In Lumen Const., Inc. v. Brant Const. Co., Inc., a plaintiff filed a variety of claims under state statutory and common law theories in state court, and also filed claims under 42 U.S.C. §§ 1981, 1983, 1985, 1986, and 2000d. 780 F.2d 691, 693 (7th Cir. 1985). The district court there dismissed on the ground that because "the plaintiffs' civil rights claims arose out of a contractual dispute. it would be impossible to decide the federal claims without some resolution of the state law issues." Id. at 693. On appeal, the Seventh Circuit affirmed, but modified the dismissal to a stay, reasoning solely that a stay "permits the federal court to retain jurisdiction in case the state court action does not meet its anticipated end" and allows the case to return to "the same federal judge if a determination is needed as to the preclusive effects of the state judgment or decisions." Id. at 698. Lumen is distinguishable on the grounds that the plaintiff there brought exclusive federal claims, whereas here, the plaintiff only has a single state claim. There is no federal claim that must be retained "if the state court action does not meet its anticipated end". See also DeMauro v. DeMauro, 115 F.3d 94, 100 (1st Cir. 1997) (requiring a stay instead of a dismissal when the Federal claim was under RICO).
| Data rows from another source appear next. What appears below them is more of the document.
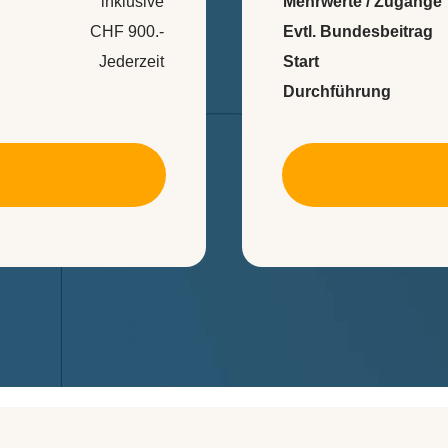
inklusive
Mehrwerte / Zugänge
CHF 900.-
Evtl. Bundesbeitrag
Jederzeit
Start
Durchführung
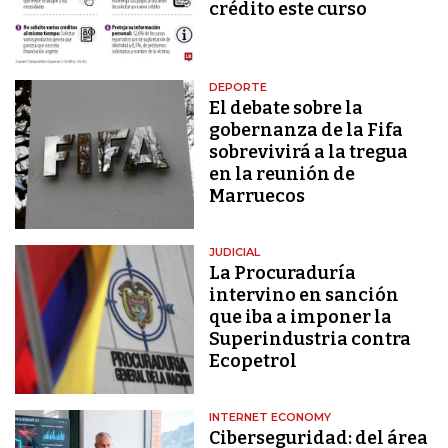
crédito este curso
DEPORTE
El debate sobre la
gobernanza de la Fifa
sobrevivirá a la tregua
en la reunión de
Marruecos
JUDICIAL
La Procuraduría
intervino en sanción
que iba a imponer la
Superindustria contra
Ecopetrol
INTERNET ECONOMY
Ciberseguridad: del área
Given the reasons as discussed above, including the state court's exclusive jurisdiction over domestic relations, the state court's advanced progress, and the high probability that a state court judgment would have a preclusive effect on subsequent litigation, this court finds, after careful consideration and the exercise of wise judicial administration, that it is required to abstain under the Colorado River doctrine. Further, the absence of an exclusive federal claim and Helen's vexatious efforts to litigate a matter in Federal court previously forfeited in state court overcome the preference to stay in favor of dismissal.


(1) The Order to Stay and permitting William Ayers to Intervene (#39) is VACATED.

(2) The case is DISMISSED without prejudice and terminated.